Bunu Anka’nın Yükseliş ve Düşüşü adlı kitabında Oral Sander de söylüyor. Anka kuşu gibi, Birinci Dünya Savaşı’nda, yeniden bir daha doğmak için intihar etti, kendisini ateşlerin içine fırlattı diyor Osmanlı Devleti için. Gerçekten de kendini insanlığın temel değerlerini, haysiyetini, şerefini, prensiplerini koruma ve adaleti tesis idealine kilitlemiş bulunan Osmanlı ruhu, bu değerlerin hiçe sayıldığı, insanlığın haysiyetinin ayaklar altına alındığı bir dönemde buna engel olamadan kendini yaşamış sayabilir miydi? Böyle bir fosilce yaşayışa razı olabilir miydi? Kendisini ‘mazlumların koruyucusu’ olarak gören bir misyon devleti, bu misyonu yitirdikten veya uygulayamadıktan sonra var olmanın bir anlamı olduğuna hala inanabilir miydi? (Burada tek tek devlet adamlarının uygulamalarını değil, Osmanlı kimliğinin tezahür ettiği anlam kuşağını vurguluyorum.)
Bosna’da bir söz vardır: Devlet zamanı. Yaşlı Boşnaklar, kendi aralarında konuşurken, “Devlet zamanında şunlar vardı” derler. Bu aslında kendini Osmanlı hissetmiş olan hemen bütün topraklar için geçerli bir arke-devlet hatırasıdır. Babamın bir yengesi vardı, Hamide Nine (Allah rahmet eylesin). Hep Sultan Hamid zamanındaki bolluk ve bereketten, ekmek fiyatlarının ucuzluğundan söz ederdi. Hamide Nine için devlet, Abdülhamid dönemi demekti. Galiba bazı tarihçiler ona son padişah derken bunu kastediyorlar. Abdülhamid’den sonra dediğiniz gibi oyunun tadı kalmadı. Tek kale maça döndü. Ama bu tek kale, hep bizim kalemiz oldu.
Yalnız benim yakınlarda ölen bir filozoftan (J. Derrida) mülhem olarak Osmanlılık prensibi üzerine bir yorumum var.
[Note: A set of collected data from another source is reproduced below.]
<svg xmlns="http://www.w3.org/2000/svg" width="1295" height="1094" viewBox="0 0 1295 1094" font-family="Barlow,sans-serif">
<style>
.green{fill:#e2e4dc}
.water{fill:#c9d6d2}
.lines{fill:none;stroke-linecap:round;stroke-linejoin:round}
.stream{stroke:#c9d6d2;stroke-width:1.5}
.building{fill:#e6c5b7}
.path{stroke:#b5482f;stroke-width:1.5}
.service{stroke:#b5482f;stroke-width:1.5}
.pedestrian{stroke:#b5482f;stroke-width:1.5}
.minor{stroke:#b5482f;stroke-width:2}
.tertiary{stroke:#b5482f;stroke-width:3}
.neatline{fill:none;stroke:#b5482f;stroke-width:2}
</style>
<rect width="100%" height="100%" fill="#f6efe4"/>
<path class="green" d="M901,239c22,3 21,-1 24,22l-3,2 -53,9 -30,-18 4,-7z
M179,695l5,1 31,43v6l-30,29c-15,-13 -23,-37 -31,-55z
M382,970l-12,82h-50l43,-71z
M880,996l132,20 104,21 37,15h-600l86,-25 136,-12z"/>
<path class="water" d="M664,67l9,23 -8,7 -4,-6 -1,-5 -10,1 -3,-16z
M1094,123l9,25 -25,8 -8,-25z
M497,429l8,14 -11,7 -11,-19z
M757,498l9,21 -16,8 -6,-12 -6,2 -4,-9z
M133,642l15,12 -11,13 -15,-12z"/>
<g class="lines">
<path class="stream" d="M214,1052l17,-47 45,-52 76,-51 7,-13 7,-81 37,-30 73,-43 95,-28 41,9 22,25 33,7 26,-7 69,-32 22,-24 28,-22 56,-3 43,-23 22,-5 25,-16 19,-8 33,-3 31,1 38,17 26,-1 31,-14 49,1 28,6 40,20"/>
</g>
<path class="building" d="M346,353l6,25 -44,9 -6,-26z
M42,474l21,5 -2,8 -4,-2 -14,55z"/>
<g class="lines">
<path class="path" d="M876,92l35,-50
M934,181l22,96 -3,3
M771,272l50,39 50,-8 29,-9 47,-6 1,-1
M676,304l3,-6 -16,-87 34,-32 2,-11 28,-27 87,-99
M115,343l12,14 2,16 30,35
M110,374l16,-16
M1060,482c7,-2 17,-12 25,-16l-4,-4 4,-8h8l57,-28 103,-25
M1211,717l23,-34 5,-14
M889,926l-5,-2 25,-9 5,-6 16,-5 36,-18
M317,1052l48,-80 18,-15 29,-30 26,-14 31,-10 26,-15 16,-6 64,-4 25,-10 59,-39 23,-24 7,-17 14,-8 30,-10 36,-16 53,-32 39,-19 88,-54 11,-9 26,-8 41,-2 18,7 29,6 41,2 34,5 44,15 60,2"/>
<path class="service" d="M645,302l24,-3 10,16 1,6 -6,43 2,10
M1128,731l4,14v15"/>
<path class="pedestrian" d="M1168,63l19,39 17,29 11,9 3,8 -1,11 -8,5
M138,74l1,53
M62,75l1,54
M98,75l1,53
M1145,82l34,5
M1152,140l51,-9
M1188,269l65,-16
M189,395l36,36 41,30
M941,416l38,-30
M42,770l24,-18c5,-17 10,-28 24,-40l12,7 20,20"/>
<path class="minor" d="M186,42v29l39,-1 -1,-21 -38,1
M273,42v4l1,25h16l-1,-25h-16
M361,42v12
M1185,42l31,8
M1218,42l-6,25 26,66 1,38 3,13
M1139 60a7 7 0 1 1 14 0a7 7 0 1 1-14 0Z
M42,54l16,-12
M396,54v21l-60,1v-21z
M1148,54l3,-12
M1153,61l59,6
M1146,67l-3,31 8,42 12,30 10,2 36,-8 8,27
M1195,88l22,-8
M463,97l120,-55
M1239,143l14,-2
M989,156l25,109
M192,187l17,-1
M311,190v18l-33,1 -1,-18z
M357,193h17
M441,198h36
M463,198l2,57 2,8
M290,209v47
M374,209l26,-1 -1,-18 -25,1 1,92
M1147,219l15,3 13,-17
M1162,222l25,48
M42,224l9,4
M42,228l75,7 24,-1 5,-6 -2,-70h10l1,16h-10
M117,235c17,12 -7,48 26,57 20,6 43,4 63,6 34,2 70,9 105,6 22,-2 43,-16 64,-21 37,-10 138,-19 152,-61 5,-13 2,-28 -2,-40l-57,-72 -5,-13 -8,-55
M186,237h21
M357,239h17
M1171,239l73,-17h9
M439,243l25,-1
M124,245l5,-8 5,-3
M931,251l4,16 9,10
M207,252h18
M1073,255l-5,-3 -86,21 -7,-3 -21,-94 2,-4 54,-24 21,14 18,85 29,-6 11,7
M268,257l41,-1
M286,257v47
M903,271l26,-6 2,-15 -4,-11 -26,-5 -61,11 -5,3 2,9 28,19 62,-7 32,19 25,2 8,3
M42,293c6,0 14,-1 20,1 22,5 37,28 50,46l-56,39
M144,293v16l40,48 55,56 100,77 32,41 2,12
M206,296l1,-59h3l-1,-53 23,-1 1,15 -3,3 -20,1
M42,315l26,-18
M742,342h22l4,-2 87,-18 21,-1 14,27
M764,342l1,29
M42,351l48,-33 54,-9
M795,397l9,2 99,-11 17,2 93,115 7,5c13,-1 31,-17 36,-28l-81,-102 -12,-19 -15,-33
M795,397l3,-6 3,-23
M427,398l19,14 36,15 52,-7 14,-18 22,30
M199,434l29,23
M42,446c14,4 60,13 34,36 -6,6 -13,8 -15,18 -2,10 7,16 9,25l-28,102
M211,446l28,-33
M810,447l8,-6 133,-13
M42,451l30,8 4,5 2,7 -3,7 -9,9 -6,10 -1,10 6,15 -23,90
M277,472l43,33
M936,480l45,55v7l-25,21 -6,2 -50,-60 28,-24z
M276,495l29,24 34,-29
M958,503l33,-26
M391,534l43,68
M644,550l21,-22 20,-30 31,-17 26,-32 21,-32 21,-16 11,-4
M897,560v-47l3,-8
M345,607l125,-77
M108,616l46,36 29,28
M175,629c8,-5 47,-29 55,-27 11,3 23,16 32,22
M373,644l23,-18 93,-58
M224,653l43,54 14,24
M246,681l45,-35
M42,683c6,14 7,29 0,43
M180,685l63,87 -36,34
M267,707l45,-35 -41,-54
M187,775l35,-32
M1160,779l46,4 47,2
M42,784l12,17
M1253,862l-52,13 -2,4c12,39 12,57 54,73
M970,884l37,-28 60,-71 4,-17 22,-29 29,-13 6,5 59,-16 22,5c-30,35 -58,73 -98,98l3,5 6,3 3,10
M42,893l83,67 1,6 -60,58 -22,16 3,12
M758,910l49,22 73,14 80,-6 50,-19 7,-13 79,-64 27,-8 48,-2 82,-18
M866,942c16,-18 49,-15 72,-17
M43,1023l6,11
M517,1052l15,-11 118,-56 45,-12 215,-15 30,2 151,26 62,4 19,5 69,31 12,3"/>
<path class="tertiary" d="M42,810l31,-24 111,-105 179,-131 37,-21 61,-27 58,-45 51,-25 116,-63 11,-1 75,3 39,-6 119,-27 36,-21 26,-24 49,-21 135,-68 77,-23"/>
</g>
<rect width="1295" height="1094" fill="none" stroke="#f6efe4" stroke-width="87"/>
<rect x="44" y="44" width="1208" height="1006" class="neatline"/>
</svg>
Haksızlıkların, zulmün ve insanın haysiyetini çiğnemenin bu derece olağanlaştığı bir yüzyıl, Osmanlılık yoksa bile onu icat etmek zorunda kalacaktır. Zalime zalim olduğunu haykıracak, kurda kurt olduğunu hatırlatacak ama kendisi kurt olmayan bir modelin inşasının en güçlü adaylarından birisidir Osmanlı. Bu Osmanlıyı biz icad edemezsek, merak etmeyelim, insanlık kendisine bir Osmanlı bulacaktır.
Bir kere yaşanan bir daha neden yaşanmasın ki? Zaten tarih de bizi geleceğe iten bir tsunami olmayacaksa bırakalım mahzenlerin içinde gizli kalsın. Ben bir “Osmanlı tsunamisi”ni tetiklemeye çalışıyorum. Daha doğrusu bu tsunaminin gelmekte olduğunu haber vermek istiyorum. Gözü açık olanlara elbette… Bakın, diyorum, Osmanlı tsunamisi geliyor, dikkatli bakın!